Mosiychuk is a People's Artist of Ukraine.

==Selected roles==
- Maria – "Tears of the Mother of God" by O. Mosiychuk based on the novel "Maria" by Ulas Samchuk,
- Miriam – "The Price of Blood" by Lesia Ukrainka,
- Mavka – "Forest Song" by Lesya Ukrainka,
- Nerisa – "Obsessed. Orgy" Lesya Ukrainka,
- Varka – "Talentless" by Ivan Karpenko–Karyi,
- Katrya – "Fate" by M. Staritsky,
- Marusya "Oh, don't go, Hrytsia М." by M. Starytsky,
- Mavra – "Early Sunday…" by O. Kobylyanska,
- Oksana – "Christmas Night" by M. Gogol,
- Anna – "Stolen Happiness" by Ivan Franko.

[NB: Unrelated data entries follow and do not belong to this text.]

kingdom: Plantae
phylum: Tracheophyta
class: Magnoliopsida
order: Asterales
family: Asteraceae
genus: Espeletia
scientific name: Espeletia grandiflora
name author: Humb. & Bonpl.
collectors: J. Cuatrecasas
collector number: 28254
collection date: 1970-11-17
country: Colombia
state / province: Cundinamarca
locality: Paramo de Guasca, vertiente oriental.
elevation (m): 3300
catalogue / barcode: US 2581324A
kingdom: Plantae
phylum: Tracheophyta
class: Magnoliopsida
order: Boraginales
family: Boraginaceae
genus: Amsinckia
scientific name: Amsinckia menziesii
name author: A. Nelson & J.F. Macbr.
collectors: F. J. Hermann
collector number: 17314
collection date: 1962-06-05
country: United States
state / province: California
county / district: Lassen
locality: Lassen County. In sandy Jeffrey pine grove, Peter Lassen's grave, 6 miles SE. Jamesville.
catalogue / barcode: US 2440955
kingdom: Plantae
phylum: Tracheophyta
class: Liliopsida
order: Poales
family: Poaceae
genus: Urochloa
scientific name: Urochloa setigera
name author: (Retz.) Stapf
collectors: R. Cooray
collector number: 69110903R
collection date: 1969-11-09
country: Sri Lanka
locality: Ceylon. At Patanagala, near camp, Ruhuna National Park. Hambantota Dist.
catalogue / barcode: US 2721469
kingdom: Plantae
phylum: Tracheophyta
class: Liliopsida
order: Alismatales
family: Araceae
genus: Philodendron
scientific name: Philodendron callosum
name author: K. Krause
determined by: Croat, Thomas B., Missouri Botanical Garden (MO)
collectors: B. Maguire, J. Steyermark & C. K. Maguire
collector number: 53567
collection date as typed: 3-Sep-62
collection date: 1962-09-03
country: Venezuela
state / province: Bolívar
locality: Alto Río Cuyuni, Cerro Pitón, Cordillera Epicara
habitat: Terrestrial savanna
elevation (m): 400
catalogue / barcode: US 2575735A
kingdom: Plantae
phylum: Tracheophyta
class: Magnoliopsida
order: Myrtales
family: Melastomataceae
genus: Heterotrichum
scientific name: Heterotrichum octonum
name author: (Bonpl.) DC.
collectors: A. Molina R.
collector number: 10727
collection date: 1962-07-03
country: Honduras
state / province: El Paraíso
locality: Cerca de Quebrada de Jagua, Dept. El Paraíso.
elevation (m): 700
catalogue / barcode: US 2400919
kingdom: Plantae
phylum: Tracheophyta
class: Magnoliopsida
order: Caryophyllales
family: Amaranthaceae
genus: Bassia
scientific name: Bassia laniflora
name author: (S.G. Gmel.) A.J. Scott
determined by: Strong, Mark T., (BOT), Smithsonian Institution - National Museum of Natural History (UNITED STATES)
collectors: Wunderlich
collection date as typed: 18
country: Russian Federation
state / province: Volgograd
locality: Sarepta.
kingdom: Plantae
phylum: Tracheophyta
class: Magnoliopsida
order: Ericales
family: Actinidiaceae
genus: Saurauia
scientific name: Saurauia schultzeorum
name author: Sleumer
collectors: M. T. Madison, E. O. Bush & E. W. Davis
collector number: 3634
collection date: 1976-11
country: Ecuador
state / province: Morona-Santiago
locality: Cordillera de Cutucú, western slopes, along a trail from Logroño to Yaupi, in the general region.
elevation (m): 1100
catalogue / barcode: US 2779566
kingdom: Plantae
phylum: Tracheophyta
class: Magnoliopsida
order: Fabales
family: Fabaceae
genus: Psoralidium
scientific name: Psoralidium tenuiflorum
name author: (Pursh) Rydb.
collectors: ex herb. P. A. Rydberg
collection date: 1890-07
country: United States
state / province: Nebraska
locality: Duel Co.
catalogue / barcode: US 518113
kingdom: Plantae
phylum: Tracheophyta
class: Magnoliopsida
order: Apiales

- Traveler – "Bride of the Dawn" by A. Cason,
- Laura – "Prophetic Dreams" by F. Villon,
- Nele – "The Legend of Uhlenspiegel" by Charles de Coster,
- Lucy Crown – "That Far Summer" by I. Shaw,
- Catherine – "Eight Loving Women" by R. Tom ,
- Victoria – "For a step towards you" M. Kolyada,
- Conchita – "The Last Woman of Don Juan" by L. Zhukhovitsky,
- Graciela – "At your service, widow" R. Marotta, D. Randone,
- Marysya – "Martin Borulya" Ivan Karpenko–Karyi.